> _TASKS AND EXERCISES_:
a) Answer these from the text on the Maple Leaf recall:
(i) What title does Rory McAlpine hold at Maple Leaf?
(ii) Which partners did Maple Leaf work with to carry out the recall?
(iii) What three qualities describe the communications Maple Leaf used to try to maintain public trust?
b) Reproduce the part of the text on the Maple Leaf recall that starts with "Maple Leaf Commits" and goes on through "fact based communications.", word for word.

══ TEXT PASSAGE ══

However, he explains, in a certain proportion of the population suffering from chronic illnesses where the immune system doesn't function well, people who are undergoing irradiation or chemotherapy, people who suffer from sclerosis of the liver or have other immune system compromising illnesses face a greater risk.

Maple Leaf Commits to Fixing the Problem
Maple Leaf vice-president government and industry relations Rory McAlpine recalls, “Maple Leaf's first response was to take immediate accountability for what had happened, for the tragedy where its products were linked to human illness and death, and to commit to fixing the problem.”
He says the priority was to put consumer interest first and try to maintain public trust by implementing pro-active, transparent and fact based communications.

“We had to firstly execute the recall itself which was extremely complex and involved national distribution so it was a challenge to do that quickly. We did so in partnership with our retail and food service customers. Beyond actually successfully executing the recall, we had to implement a number of changes or improvements. We had excellent systems of food safety control but, given the pervasiveness of listeria, we learned that there were new ways and better ways that we could mitigate that risk. We've done that through much enhanced protocols focusing particularly on the way we monitor the plant environment for risk and how we respond if and when we find positive presence of listeria.”

═══
══ GIVEN DATA ══

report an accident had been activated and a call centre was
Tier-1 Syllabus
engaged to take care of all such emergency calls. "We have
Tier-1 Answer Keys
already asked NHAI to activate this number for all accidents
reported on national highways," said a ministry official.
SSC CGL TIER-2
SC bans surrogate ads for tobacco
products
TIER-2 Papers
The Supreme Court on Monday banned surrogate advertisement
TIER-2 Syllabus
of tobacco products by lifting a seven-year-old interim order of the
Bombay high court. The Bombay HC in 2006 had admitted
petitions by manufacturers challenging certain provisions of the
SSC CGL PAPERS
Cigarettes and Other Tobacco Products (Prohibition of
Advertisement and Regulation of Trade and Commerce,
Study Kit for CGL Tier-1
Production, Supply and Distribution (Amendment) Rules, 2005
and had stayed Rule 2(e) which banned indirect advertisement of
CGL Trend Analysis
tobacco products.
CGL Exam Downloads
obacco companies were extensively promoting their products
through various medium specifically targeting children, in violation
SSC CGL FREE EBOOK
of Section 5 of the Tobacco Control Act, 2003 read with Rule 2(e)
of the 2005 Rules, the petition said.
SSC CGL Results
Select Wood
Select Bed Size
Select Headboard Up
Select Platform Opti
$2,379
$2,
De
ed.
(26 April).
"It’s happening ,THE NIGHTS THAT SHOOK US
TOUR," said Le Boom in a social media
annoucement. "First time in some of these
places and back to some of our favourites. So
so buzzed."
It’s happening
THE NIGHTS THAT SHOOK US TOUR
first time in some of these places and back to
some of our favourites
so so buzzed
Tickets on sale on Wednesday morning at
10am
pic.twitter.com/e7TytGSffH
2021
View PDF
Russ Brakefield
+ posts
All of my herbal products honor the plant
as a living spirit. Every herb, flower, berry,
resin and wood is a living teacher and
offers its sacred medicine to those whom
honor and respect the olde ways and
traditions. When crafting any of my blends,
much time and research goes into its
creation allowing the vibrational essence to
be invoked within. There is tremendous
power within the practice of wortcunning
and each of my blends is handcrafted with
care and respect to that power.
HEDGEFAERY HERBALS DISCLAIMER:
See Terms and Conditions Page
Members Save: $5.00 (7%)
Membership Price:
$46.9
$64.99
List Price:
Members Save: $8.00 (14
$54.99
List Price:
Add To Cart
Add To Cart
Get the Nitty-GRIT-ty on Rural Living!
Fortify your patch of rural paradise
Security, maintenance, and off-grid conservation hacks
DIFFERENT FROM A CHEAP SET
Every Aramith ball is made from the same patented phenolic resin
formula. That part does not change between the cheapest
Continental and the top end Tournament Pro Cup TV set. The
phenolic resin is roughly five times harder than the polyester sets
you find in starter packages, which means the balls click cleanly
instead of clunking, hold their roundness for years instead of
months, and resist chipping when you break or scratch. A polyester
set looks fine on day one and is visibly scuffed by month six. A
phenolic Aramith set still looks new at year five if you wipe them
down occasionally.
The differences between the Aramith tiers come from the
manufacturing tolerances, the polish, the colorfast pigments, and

═══

> _NUMBERED RESPONSES_:
a)
(i) Vice-president government and industry relations.
(ii) Its retail and food service customers.
(iii) Pro-active, transparent and fact based.

b)
Maple Leaf Commits to Fixing the Problem
Maple Leaf vice-president government and industry relations Rory McAlpine recalls, “Maple Leaf's first response was to take immediate accountability for what had happened, for the tragedy where its products were linked to human illness and death, and to commit to fixing the problem.”
He says the priority was to put consumer interest first and try to maintain public trust by implementing pro-active, transparent and fact based communications.